## DOCUMENT EXCERPT
Among these building, there was opened Velké Kino (Great Cinema) on September 6th, 1932. With its capacity of 2,270 seats it was the largest pre-war cinema in Czecholslovakia. 

The functionalist building by architect František Lýdie Gahura (1891-1958) was built in 1932 by the Baťa company,  Thanks to this, a unique welded steel structure was used in the construction, to such an extent for the first time in the territory of the then Czechoslovakia.

Bat'a encouraged his employees to go to the cinema: he often showed films there in their original versions in order to learn foreign languages. The cinema was hit by Allied air raids in 1944.

The cinema has hosted the International Film Festival for Children and Youth every year from 1961 till 2016. (The city wears the name Gottwaldov from 1949 to 1990).

The building has been protected as a cultural monument since 2001. It has to  been closed since 2016 due to its bad statics.

Read here more about cinemas and their history in Zlín.

I found there an interesting fact about the shown picture: Above the cinema's entrance you can read the word SABRA. This wasn't the name of the cinema. The author of the website suspects a symbol of resistance of the cinema against the German occupiers in the choice of this word to designate the cinema.

In 1933 there was a Polish film called Sabra about young Polish Jews went to Palestine. But of corse this movie wasn't shown in Zlín during the German occupation. Sabra (or Tzabra) is a Hebrew word for any Jew born in Palestine / Israel. 

The postcard was published during the German occupation 1939-1945. There is written on the backyard "5181. Freigegeben durch RLM (Reichsluftfahrtministerium)" - Released by the Reich Air Ministry. But the description is in Czech "ZLÍN - Společenský dům a kino Bata" (not kino Sabra!).


Union-Theater in Fürstenwalde / Germany

It's always a surprise when I find a nice old cinema postcard and find out that the cinema is still being used. The cinema Union-Theater in Fürstenwalde (50 km away from Berlin) opened on December 18th, 1909. Then it had 400 places (I counted about 180 seats on the picture). Today, the cinema Filmtheater Union has 150 seats.

The postcard was sent in 1911 - 111 years ago. Another surprise - the cinema is mentioned on the back.

The Rietsch family wrote to Mr Lepke in Parchim (in German handwriting Kurrent): 
"Zur Erinnerung an den Kinntopp sende (ich) Ihnen die besten Grüße vom ganzen Personal. Jetzt bin ich dabei aus dem alten Kintopp eine Wohnung zu machen. Da gibt es viel Arbeit, Schmutz und Geldausgaben, Mit Gruß, Familie Rietsch"

## DATASET ENTRIES
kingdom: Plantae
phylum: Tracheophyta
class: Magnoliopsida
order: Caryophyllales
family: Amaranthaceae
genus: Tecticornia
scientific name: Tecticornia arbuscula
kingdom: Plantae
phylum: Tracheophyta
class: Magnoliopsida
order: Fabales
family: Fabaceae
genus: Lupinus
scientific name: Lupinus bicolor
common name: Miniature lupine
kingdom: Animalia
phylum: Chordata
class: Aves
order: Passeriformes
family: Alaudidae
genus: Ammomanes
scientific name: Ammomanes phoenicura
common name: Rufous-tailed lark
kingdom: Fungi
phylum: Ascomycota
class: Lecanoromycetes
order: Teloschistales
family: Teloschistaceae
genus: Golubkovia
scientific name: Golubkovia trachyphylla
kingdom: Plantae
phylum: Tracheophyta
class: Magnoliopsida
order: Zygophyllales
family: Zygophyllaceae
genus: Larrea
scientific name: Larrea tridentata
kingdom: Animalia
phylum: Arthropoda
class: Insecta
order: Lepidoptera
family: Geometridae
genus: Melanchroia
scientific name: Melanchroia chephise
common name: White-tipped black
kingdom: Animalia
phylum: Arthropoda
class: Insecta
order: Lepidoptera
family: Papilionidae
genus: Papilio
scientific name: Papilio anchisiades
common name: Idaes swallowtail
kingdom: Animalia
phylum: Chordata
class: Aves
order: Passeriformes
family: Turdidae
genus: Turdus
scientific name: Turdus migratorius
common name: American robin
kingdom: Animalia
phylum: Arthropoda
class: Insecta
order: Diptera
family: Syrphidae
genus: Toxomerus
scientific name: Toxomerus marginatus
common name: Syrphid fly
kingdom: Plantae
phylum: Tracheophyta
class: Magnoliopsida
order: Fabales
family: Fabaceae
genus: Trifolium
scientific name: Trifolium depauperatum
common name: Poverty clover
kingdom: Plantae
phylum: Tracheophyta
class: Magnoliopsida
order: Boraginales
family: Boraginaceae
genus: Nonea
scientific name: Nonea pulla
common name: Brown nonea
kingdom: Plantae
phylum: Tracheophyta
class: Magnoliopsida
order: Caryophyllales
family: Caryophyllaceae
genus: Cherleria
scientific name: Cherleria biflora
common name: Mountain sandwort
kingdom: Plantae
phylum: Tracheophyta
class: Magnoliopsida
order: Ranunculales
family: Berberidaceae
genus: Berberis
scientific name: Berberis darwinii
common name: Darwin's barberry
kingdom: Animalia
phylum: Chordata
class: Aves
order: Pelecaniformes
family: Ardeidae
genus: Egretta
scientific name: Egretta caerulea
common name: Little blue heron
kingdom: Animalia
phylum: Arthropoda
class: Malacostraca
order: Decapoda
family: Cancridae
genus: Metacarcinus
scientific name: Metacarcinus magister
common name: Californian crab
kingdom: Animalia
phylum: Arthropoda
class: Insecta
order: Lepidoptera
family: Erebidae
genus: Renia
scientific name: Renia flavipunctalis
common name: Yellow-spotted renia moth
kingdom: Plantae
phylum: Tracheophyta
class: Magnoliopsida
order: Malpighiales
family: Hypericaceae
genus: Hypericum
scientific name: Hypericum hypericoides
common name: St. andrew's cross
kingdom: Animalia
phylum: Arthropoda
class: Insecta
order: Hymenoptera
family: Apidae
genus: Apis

## EXERCISE 1
Retype the part of the cinema postcard text that opens with the words containing "It's always a" and closes with "on the back.".
## EXERCISE 2
According to the cinema postcard text, on what date did the Union-Theater in Fürstenwalde open?
Work only from the cinema postcard text, not from the entries.

## FULL OUTPUT 1
It's always a surprise when I find a nice old cinema postcard and find out that the cinema is still being used. The cinema Union-Theater in Fürstenwalde (50 km away from Berlin) opened on December 18th, 1909. Then it had 400 places (I counted about 180 seats on the picture). Today, the cinema Filmtheater Union has 150 seats.

The postcard was sent in 1911 - 111 years ago. Another surprise - the cinema is mentioned on the back.

## FULL OUTPUT 2
December 18th, 1909.